Direktur Navigasi Ditjen Perhubungan Udara Kemenhub Novie Rianto mengatakan, pengetatan pengoperasian drone tersebut telah dituangkan dalam Peraturan Menteri Nomor 47 Tahun 2016 tentang Perubahan atas PM 180 tahun 2015 tentang Pengendalian Pengoperasian Sistem Pesawat Udara Tanpa Awak di Ruang Udara yang Dilayani Indonesia.

Novie menjelaskan, dalam perubahan peraturan tersebut, pihak Kemenhub atau TNI diberikan kewenangan untuk menindaklanjuti drone yang sedang diterbangkan apabila dinilai membahayakan penerbangan dengan cara dijatuhkan atau ditembak dengan alat khusus, seperti drone-jamming.

"Melihat ancamannya ke penerbangan sipil, kita mengamendemen peraturan ini sehingga kita bisa proaktif untuk mengambil langkah, seperti menjatuhkan dan sebagainya," katanya, di Jakarta, Senin (23/5).

Hal ini karena, dia menyebutkan salah satu kejadian, yakni ditemukan drone tengah memotret pesawat di mana ketinggiannya jauh melebihi ketinggian pesawat tersebut di Yogyakarta. Ia mengatakan, dalam peraturan yang sebelumnya, yakni PM 180 Tahun 2015, Kemenhub hanya memiliki kewenangan preventif, seperti melarang, dan bukan kewenangan represif untuk menindak.
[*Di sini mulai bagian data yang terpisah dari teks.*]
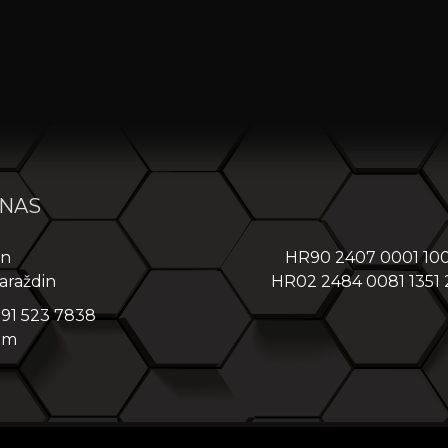
 NAS
in
HR90 2407 0001 10
araždin
HR02 2484 0081 1351
 91 523 7838
om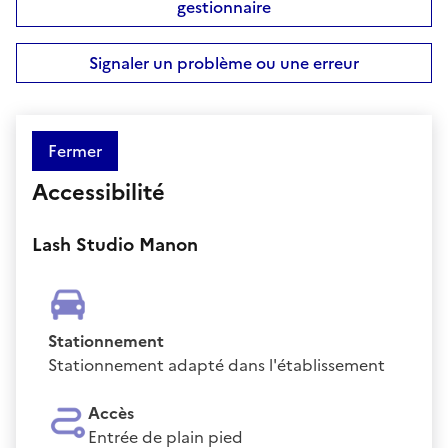
gestionnaire
Signaler un problème ou une erreur
Fermer
Accessibilité
Lash Studio Manon
Stationnement
Stationnement adapté dans l'établissement
Accès
Entrée de plain pied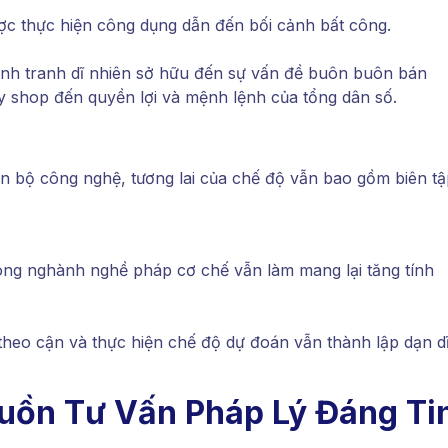
c thực hiện công dụng dẫn đến bối cảnh bất công.
cạnh tranh dĩ nhiên sở hữu đến sự vấn đề buôn buôn bán
y shop đến quyền lợi và mệnh lệnh của tổng dân số.
n bộ công nghệ, tương lai của chế độ vẫn bao gồm biên tậ
ong nghành nghề pháp cơ chế vẫn làm mang lại tăng tính
theo cận và thực hiện chế độ dự đoán vẫn thành lập dạn d
guồn Tư Vấn Pháp Lý Đáng Ti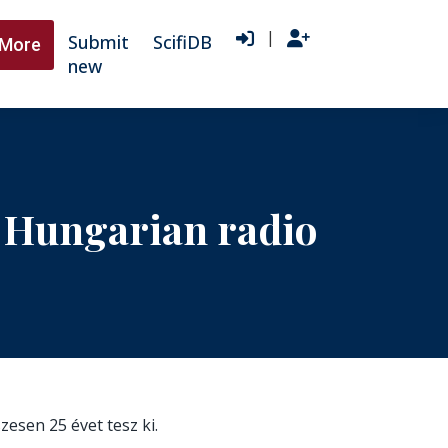
|
Submit
ScifiDB
More
new
n Hungarian radio
szesen 25 évet tesz ki.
Novie mengatakan, peraturan tersebut telah diundangkan pada 3 Mei 2016 sejak ditandatangani oleh Menteri Perhubungan Ignasius Jonan pada 21 April 2016. Dalam mengoperasikan drone, ia menjelaskan, operator harus memiliki izin yang permohonannya harus berisi informasi lengkap dari drone itu sendiri, seperti spesifikasi teknis airborne and ground system, prosedur pengoperasian, prosedur keadaan darurat, kompetensi, dan pengalaman pilot (operator).

Kemenhub dapat menjatuhkan sanksi apabila drone tersebut dioperasikan di kawasan keselamatan operasi penerbangan (KKOP), contohnya bandara, kemudian di controlled airspace dan uncontrolled airspace pada ketinggian lebih dari 500 kaki atau 150 meter di atas permukaan tanah (AGL).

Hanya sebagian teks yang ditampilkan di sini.